If you look at point “b” above and think that maybe interviews add too little variance to be worth the trouble, my response is: live by the coefficients, die by the coefficients. You’d also have to conclude that we shouldn’t be asking applicants to write about their background or interests in a personal statement, and we shouldn’t be obtaining letters of recommendation. According to Schmidt and Hunter (Table 1), biography, interests, and references all have weaker predictive power than structured interviews. (You might want to justify those things over interviews on a cost-benefit basis, though I’d suggest that they aren’t necessarily cheap either. A personal statement plus 3 reference letters adds up to a lot of person-hours of labor.)

A bigger problem is that if you are going to take an evidence-based approach, your evidence needs to be relevant. Graduate training shares some features with conventional employment, but they are certainly not the same. So I think it is fair to question how well personnel studies can generalize to doctoral admissions. For example, one justification for interviews that I’ve commonly heard is that Ph.D. programs require a lot of close mentoring and productive collaboration. Interviews might help the prospective advisor and advisee evaluate the potential for rapport and shared interests and goals. Even if an applicant is generally well qualified to earn a Ph.D., they might not be a good fit for a particular advisor/lab/program.

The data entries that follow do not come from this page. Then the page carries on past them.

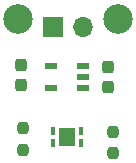
<source format=gbr>
%TF.GenerationSoftware,KiCad,Pcbnew,8.0.1*%
%TF.CreationDate,2025-01-22T18:04:17-07:00*%
%TF.ProjectId,AlcoholSensor,416c636f-686f-46c5-9365-6e736f722e6b,rev?*%
%TF.SameCoordinates,Original*%
%TF.FileFunction,Soldermask,Bot*%
%TF.FilePolarity,Negative*%
%FSLAX46Y46*%
G04 Gerber Fmt 4.6, Leading zero omitted, Abs format (unit mm)*
G04 Created by KiCad (PCBNEW 8.0.1) date 2025-01-22 18:04:17*
%MOMM*%
%LPD*%
G01*
G04 APERTURE LIST*
G04 Aperture macros list*
%AMRoundRect*
0 Rectangle with rounded corners*
0 $1 Rounding radius*
0 $2 $3 $4 $5 $6 $7 $8 $9 X,Y pos of 4 corners*
0 Add a 4 corners polygon primitive as box body*
4,1,4,$2,$3,$4,$5,$6,$7,$8,$9,$2,$3,0*
0 Add four circle primitives for the rounded corners*
1,1,$1+$1,$2,$3*
1,1,$1+$1,$4,$5*
1,1,$1+$1,$6,$7*
1,1,$1+$1,$8,$9*
0 Add four rect primitives between the rounded corners*
20,1,$1+$1,$2,$3,$4,$5,0*
20,1,$1+$1,$4,$5,$6,$7,0*
20,1,$1+$1,$6,$7,$8,$9,0*
20,1,$1+$1,$8,$9,$2,$3,0*%
G04 Aperture macros list end*
%ADD10R,1.003300X0.508000*%
%ADD11R,0.450000X0.800000*%
%ADD12RoundRect,0.050000X-0.650000X-0.750000X0.650000X-0.750000X0.650000X0.750000X-0.650000X0.750000X0*%
%ADD13C,2.500000*%
%ADD14R,1.700000X1.700000*%
%ADD15O,1.700000X1.700000*%
%ADD16RoundRect,0.237500X-0.237500X0.300000X-0.237500X-0.300000X0.237500X-0.300000X0.237500X0.300000X0*%
%ADD17RoundRect,0.237500X-0.237500X0.250000X-0.237500X-0.250000X0.237500X-0.250000X0.237500X0.250000X0*%
G04 APERTURE END LIST*
D10*
%TO.C,U3*%
X181975100Y-79989998D03*
X181975100Y-80939999D03*
X181975100Y-81890000D03*
X179270000Y-81890000D03*
X179270000Y-79989998D03*
%TD*%
D11*
%TO.C,U1*%
X179420000Y-86550000D03*
X179420000Y-85470000D03*
X181840000Y-85470000D03*
X181840000Y-86550000D03*
D12*
X180630000Y-86010000D03*
%TD*%
D13*
%TO.C,H2*%
X185000000Y-76000000D03*
%TD*%
%TO.C,H1*%
X176500000Y-76000000D03*
%TD*%
D14*
%TO.C,J1*%
X179500000Y-76690000D03*
D15*
X182040000Y-76690000D03*
%TD*%
D16*
%TO.C,C2*%
X176780000Y-79920000D03*
X176780000Y-81645000D03*
%TD*%
D17*
%TO.C,R1*%
X176900000Y-85280000D03*
X176900000Y-87105000D03*
%TD*%
%TO.C,R3*%
X184520000Y-85570000D03*
X184520000Y-87395000D03*
%TD*%
D16*
%TO.C,C1*%
X184080000Y-80060000D03*
X184080000Y-81785000D03*
%TD*%
M02*

</source>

That, of course, is a testable question. So if you are an evidence-based curmudgeon, you should probably want some relevant data. I was not able to find any studies that specifically addressed the importance of rapport and interest-matching as predictors of later performance in a doctoral program. (Indeed, validity studies of graduate admissions are few and far between, and the ones I could find were mostly for medical school and MBA programs, which are very different from research-oriented Ph.D. programs.) It would be worth doing such studies, but not easy.

Anyway, if I’m misunderstanding the literature or missing important studies, I hope someone will tell me in the comments. (Personnel selection is not my wheelhouse, but since this is a blog I’m happy to plow forward anyway.) However, based on what I’ve been able to find in the literature, I’m certainly not ready to conclude that admissions interviews are useless.